• --PLEASE READ AND SIGN THE FOLLOWING OFFICE AND FINANCIAL POLICIES—

    MINOR CHILD: It is required that the legal guardian accompany their minor child (Age 17 and under) to each appointment, unless we have a consent form for each family member and payment arrangements have been taken care of prior to the appointment. The adult accompanying the child must also bring a copy of the child's insurance card.

    REQUIRED PAPERWORK: Registration forms and health histories are updated every 12 months. We also ask to see your insurance ca at check-in to ensure that we have your most current coverage on file. *New laws dictate that we may ask for a Photo I.D.*. If there is more than one family member in the practice, paperwork must be completed for each individual.

    PAYMENT IS DUE AT TIME OF VISIT: *Your insurance policy is a contract between you and your insurance company*. We are NOT a party in that contract. We make every effort to help estimate insurance benefits, and file claims with the insurance company for you.

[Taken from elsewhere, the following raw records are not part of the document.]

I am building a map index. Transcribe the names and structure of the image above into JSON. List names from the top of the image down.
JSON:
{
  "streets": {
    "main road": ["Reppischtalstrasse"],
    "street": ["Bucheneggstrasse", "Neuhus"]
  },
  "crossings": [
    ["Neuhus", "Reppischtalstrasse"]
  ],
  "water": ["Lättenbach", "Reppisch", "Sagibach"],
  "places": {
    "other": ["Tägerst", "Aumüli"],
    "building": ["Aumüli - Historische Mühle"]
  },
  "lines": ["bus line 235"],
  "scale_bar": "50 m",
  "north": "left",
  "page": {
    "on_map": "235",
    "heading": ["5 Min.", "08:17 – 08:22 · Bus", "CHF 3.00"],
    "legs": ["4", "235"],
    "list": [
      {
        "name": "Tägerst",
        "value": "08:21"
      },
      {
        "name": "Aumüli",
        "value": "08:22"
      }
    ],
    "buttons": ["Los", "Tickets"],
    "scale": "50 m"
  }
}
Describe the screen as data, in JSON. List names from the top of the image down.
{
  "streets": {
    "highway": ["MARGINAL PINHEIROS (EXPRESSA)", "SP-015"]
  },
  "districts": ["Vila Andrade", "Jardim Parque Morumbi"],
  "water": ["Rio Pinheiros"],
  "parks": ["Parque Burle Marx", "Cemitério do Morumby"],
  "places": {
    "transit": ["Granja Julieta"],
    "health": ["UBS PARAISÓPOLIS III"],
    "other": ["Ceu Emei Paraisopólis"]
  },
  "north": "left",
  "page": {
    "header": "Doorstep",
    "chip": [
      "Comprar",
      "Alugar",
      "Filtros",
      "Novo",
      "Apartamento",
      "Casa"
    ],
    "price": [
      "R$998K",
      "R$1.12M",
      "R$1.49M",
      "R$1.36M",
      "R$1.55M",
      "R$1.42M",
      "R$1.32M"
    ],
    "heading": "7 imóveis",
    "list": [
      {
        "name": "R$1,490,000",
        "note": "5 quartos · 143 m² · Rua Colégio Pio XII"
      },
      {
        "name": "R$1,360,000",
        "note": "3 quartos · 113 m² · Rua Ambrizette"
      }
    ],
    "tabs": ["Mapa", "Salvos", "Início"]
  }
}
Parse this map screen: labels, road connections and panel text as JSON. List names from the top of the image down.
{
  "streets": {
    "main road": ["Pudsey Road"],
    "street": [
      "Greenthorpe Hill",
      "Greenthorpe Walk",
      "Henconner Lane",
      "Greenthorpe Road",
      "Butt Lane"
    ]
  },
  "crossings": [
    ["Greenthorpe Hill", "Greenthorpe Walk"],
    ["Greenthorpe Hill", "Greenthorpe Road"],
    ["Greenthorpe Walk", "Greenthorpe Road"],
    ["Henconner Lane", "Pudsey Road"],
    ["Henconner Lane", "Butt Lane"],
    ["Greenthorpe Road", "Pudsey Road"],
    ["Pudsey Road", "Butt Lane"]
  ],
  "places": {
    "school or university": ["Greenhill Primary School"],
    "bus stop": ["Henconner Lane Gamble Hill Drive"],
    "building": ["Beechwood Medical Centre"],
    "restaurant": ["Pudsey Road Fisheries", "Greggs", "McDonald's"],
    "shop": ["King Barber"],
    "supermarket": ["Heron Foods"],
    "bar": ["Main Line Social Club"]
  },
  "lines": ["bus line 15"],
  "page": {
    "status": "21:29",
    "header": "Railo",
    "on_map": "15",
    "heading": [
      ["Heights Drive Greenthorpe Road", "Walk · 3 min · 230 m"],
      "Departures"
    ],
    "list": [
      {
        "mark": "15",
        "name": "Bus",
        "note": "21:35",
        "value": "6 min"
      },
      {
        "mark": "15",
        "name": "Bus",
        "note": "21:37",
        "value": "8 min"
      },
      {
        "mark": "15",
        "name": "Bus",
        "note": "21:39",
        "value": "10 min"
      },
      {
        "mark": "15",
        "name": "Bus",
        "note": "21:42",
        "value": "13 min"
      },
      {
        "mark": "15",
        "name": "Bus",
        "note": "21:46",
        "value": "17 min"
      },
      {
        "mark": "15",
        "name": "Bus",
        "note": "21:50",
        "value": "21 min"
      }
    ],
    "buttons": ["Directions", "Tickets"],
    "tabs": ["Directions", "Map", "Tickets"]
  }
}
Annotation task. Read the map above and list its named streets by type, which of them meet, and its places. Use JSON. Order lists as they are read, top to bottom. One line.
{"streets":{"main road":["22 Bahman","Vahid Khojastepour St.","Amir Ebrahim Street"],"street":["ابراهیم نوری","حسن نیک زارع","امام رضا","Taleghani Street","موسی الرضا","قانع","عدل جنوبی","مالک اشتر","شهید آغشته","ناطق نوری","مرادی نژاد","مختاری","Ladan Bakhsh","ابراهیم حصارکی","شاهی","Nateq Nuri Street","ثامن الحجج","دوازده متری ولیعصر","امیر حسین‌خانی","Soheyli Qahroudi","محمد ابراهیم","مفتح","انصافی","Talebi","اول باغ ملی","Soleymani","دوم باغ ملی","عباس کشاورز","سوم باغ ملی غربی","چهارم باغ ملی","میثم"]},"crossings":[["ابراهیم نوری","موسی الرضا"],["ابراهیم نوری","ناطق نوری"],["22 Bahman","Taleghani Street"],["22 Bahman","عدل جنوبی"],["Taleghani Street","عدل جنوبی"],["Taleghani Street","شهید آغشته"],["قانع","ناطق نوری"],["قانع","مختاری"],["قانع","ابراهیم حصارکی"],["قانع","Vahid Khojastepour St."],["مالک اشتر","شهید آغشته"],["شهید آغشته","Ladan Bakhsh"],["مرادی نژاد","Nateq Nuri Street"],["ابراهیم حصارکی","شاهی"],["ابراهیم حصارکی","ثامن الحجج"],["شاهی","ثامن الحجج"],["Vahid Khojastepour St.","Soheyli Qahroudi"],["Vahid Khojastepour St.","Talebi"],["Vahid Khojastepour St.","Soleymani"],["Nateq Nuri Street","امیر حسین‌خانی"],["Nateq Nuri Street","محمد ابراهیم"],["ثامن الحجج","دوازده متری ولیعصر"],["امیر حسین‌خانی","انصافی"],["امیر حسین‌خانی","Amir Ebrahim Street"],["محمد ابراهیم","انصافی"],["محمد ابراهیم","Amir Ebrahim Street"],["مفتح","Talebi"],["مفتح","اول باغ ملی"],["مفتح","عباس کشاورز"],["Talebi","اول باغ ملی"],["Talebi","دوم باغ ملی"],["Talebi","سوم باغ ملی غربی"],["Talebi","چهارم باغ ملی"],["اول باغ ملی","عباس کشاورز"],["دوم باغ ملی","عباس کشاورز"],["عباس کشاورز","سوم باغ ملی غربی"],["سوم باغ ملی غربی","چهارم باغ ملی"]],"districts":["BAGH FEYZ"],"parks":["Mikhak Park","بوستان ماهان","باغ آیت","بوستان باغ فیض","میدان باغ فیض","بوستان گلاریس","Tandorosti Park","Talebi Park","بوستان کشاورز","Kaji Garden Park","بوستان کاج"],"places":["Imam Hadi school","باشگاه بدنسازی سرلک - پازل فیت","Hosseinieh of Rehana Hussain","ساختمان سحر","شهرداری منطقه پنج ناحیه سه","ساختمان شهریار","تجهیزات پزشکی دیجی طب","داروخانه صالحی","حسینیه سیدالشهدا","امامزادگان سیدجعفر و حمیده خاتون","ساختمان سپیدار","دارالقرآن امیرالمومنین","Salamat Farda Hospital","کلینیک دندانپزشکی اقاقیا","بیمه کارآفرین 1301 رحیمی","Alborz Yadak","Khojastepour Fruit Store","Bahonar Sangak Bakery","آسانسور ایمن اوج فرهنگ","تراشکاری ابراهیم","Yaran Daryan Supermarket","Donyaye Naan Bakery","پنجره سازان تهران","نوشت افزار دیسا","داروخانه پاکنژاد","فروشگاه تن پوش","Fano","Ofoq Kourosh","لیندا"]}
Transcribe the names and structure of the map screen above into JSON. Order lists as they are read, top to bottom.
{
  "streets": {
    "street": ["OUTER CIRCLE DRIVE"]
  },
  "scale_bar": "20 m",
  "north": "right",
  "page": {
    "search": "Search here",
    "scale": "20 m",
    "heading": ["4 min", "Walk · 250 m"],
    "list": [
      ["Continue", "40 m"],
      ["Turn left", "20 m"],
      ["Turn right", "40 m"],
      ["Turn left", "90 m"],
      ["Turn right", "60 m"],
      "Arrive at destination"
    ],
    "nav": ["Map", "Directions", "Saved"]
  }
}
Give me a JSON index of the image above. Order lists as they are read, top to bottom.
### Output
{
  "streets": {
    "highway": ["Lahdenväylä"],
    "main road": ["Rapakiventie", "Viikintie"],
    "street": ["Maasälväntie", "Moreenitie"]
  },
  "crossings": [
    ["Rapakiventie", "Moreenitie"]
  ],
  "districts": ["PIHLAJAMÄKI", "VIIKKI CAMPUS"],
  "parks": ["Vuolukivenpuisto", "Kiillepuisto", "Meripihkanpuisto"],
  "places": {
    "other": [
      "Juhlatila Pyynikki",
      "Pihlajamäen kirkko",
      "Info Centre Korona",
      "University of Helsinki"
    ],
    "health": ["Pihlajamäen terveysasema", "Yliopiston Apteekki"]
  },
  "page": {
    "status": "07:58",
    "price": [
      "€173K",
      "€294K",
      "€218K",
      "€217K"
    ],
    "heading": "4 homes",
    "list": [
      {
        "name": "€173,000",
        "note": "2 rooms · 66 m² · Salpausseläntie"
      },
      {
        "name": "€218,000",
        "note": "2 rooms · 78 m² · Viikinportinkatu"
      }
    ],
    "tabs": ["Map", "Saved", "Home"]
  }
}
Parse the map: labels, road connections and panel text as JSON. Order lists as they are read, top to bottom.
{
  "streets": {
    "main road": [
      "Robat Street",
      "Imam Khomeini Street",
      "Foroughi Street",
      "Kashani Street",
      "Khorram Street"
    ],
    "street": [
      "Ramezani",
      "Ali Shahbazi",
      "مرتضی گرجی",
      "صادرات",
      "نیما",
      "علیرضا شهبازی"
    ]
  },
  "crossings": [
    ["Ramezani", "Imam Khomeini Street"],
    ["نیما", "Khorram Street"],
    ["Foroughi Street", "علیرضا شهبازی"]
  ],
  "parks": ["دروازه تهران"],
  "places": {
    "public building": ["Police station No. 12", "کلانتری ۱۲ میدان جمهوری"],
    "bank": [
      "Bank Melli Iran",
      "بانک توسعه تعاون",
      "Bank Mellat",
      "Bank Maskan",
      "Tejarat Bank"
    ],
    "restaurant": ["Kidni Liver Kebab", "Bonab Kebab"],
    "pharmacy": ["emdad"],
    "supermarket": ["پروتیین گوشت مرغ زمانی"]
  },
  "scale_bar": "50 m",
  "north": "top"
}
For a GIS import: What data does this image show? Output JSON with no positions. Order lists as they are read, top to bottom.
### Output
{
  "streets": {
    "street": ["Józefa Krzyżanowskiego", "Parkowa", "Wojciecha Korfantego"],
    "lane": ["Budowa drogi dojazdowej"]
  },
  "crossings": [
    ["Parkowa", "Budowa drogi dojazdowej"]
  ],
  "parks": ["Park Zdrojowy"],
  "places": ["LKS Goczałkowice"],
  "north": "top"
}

    PAST DUE ACCOUNTS: Balance due on all accounts past 60 days may be charged an interest rate of 1% per month. Also, if your account is sent to collections for untimely payment, you may be charged a reasonable collection charge as well as attorney fees and costs.

    RETURNED CHECKS: There is a $25.00 fee for checks returned due to insufficient funds. We require immediate payment, in cash or money order, upon notification of insufficient funds. Rhoades Family Dentistry, PA may pursue bad checks within the boundaries of the "BAD CHECK LAWS" in the State of Kansas in accordance with K.S.A. 21-3707.
    We are happy to offer MasterCard, Visa, Discover, and Care Credit as payment options.

    MISSED APPOINTMENTS: Any appointment that is not kept or cancelled with less than 24 hour notice will be considered a "failed" appointment. We strive to be punctual, and the appointment is reserved for you or your child. For this reason, failed appointments may be charged a fee of $54. The fee will be charged directly to the person who is responsible for the account. A third "failed" appointment may be regarded as termination of treatment, and/or dismissal from the practice.

    FOR OUR PATIENTS WHO ARE MOVING: Please allow 1 week for requested record transfers. A release form may be requested to be completed and signed by the patient or guardian of the patient. A $20 per person payment is required for supplies, labor, and time. We are more than happy to email records to a provider at no cost.

    Consent is hereby given to perform any and all examinations, tests, procedures and treatments necessary and/or advisable. I authorize RHOADES FAMILY DENTISTRY, P.A. to file insurance and direct payment for services to the provider of treatment. I also authorize RHOADES FAMILY DENTISTRY, P.A. to release information, to include medical/billing information, to referred specialists, insurance company or guarantor of this account. I AGREE TO BE FINANCIALLY RESPONSIBLE FOR ANY BALANCE REMAINING ON THIS ACCOUNT FOR SERVICES NOT COVERED BY INSURANCE.

  • SIGNATURE

  • I hereby acknowledge by entering my name, that I have read, and understand and agree to the terms of this document.